▶
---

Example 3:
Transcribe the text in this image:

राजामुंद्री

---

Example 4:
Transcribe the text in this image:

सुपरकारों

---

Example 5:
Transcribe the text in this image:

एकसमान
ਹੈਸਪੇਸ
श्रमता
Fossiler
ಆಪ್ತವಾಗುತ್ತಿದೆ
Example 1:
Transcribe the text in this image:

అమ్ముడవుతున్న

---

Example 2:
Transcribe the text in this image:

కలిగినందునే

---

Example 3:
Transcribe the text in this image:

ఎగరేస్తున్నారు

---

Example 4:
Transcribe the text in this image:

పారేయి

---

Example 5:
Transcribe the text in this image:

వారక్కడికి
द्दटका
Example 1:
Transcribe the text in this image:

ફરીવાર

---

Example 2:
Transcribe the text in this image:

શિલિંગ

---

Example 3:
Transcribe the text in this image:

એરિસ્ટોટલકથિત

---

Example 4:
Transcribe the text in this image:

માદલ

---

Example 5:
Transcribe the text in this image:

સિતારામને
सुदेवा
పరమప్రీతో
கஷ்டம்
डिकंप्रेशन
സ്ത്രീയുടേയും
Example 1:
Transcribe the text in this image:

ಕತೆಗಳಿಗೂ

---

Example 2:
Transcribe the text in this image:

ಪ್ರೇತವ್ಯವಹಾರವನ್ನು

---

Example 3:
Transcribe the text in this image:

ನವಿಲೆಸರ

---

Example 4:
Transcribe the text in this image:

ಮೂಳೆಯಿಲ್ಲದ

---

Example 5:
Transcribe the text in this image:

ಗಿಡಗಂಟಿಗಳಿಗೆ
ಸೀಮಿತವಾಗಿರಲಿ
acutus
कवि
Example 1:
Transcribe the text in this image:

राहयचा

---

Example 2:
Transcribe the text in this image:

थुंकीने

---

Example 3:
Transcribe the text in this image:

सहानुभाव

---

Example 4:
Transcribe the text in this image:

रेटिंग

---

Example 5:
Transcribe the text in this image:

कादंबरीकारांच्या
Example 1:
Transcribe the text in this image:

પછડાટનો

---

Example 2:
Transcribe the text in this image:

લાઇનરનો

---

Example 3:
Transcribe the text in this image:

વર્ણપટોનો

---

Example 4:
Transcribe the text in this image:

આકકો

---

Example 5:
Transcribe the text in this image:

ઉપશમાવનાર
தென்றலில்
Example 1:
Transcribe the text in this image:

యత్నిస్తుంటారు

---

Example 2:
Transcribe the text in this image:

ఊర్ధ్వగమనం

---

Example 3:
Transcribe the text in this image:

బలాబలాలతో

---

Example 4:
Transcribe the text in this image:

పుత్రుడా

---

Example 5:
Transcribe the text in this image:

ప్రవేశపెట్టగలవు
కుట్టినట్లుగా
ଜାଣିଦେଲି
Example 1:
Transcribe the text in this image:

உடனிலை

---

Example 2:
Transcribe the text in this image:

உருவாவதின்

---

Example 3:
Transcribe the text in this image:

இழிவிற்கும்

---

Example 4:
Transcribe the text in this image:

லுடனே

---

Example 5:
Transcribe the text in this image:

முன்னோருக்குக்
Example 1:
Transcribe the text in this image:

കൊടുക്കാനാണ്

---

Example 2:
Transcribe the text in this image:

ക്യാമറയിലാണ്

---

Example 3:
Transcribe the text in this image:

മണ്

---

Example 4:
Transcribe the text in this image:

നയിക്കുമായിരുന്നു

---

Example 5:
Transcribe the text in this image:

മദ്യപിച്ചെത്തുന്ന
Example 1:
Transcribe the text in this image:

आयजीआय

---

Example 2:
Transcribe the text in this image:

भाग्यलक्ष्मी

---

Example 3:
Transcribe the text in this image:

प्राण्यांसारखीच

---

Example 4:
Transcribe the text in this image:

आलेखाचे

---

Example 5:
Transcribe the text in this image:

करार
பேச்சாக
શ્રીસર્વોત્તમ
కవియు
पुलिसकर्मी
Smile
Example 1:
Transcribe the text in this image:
◀
# EXERCISE BRIEF
Change every "Transcribe" in the rows above to "Copy", and keep everything else the same.

# OUTPUT FOR THIS TASK
---

Example 3:
Copy the text in this image:

राजामुंद्री

---

Example 4:
Copy the text in this image:

सुपरकारों

---

Example 5:
Copy the text in this image:

एकसमान
ਹੈਸਪੇਸ
श्रमता
Fossiler
ಆಪ್ತವಾಗುತ್ತಿದೆ
Example 1:
Copy the text in this image:

అమ్ముడవుతున్న

---

Example 2:
Copy the text in this image:

కలిగినందునే

---

Example 3:
Copy the text in this image:

ఎగరేస్తున్నారు

---

Example 4:
Copy the text in this image:

పారేయి

---

Example 5:
Copy the text in this image:

వారక్కడికి
द्दटका
Example 1:
Copy the text in this image:

ફરીવાર

---

Example 2:
Copy the text in this image:

શિલિંગ

---

Example 3:
Copy the text in this image:

એરિસ્ટોટલકથિત

---

Example 4:
Copy the text in this image:

માદલ

---

Example 5:
Copy the text in this image:

સિતારામને
सुदेवा
పరమప్రీతో
கஷ்டம்
डिकंप्रेशन
സ്ത്രീയുടേയും
Example 1:
Copy the text in this image:

ಕತೆಗಳಿಗೂ

---

Example 2:
Copy the text in this image:

ಪ್ರೇತವ್ಯವಹಾರವನ್ನು

---

Example 3:
Copy the text in this image:

ನವಿಲೆಸರ

---

Example 4:
Copy the text in this image:

ಮೂಳೆಯಿಲ್ಲದ

---

Example 5:
Copy the text in this image:

ಗಿಡಗಂಟಿಗಳಿಗೆ
ಸೀಮಿತವಾಗಿರಲಿ
acutus
कवि
Example 1:
Copy the text in this image:

राहयचा

---

Example 2:
Copy the text in this image:

थुंकीने

---

Example 3:
Copy the text in this image:

सहानुभाव

---

Example 4:
Copy the text in this image:

रेटिंग

---

Example 5:
Copy the text in this image:

कादंबरीकारांच्या
Example 1:
Copy the text in this image:

પછડાટનો

---

Example 2:
Copy the text in this image:

લાઇનરનો

---

Example 3:
Copy the text in this image:

વર્ણપટોનો

---

Example 4:
Copy the text in this image:

આકકો

---

Example 5:
Copy the text in this image:

ઉપશમાવનાર
தென்றலில்
Example 1:
Copy the text in this image:

యత్నిస్తుంటారు

---

Example 2:
Copy the text in this image:

ఊర్ధ్వగమనం

---

Example 3:
Copy the text in this image:

బలాబలాలతో

---

Example 4:
Copy the text in this image:

పుత్రుడా

---

Example 5:
Copy the text in this image:

ప్రవేశపెట్టగలవు
కుట్టినట్లుగా
ଜାଣିଦେଲି
Example 1:
Copy the text in this image:

உடனிலை

---

Example 2:
Copy the text in this image:

உருவாவதின்

---

Example 3:
Copy the text in this image:

இழிவிற்கும்

---

Example 4:
Copy the text in this image:

லுடனே

---

Example 5:
Copy the text in this image:

முன்னோருக்குக்
Example 1:
Copy the text in this image:

കൊടുക്കാനാണ്

---

Example 2:
Copy the text in this image:

ക്യാമറയിലാണ്

---

Example 3:
Copy the text in this image:

മണ്

---

Example 4:
Copy the text in this image:

നയിക്കുമായിരുന്നു

---

Example 5:
Copy the text in this image:

മദ്യപിച്ചെത്തുന്ന
Example 1:
Copy the text in this image:

आयजीआय

---

Example 2:
Copy the text in this image:

भाग्यलक्ष्मी

---

Example 3:
Copy the text in this image:

प्राण्यांसारखीच

---

Example 4:
Copy the text in this image:

आलेखाचे

---

Example 5:
Copy the text in this image:

करार
பேச்சாக
શ્રીસર્વોત્તમ
కవియు
पुलिसकर्मी
Smile
Example 1:
Copy the text in this image:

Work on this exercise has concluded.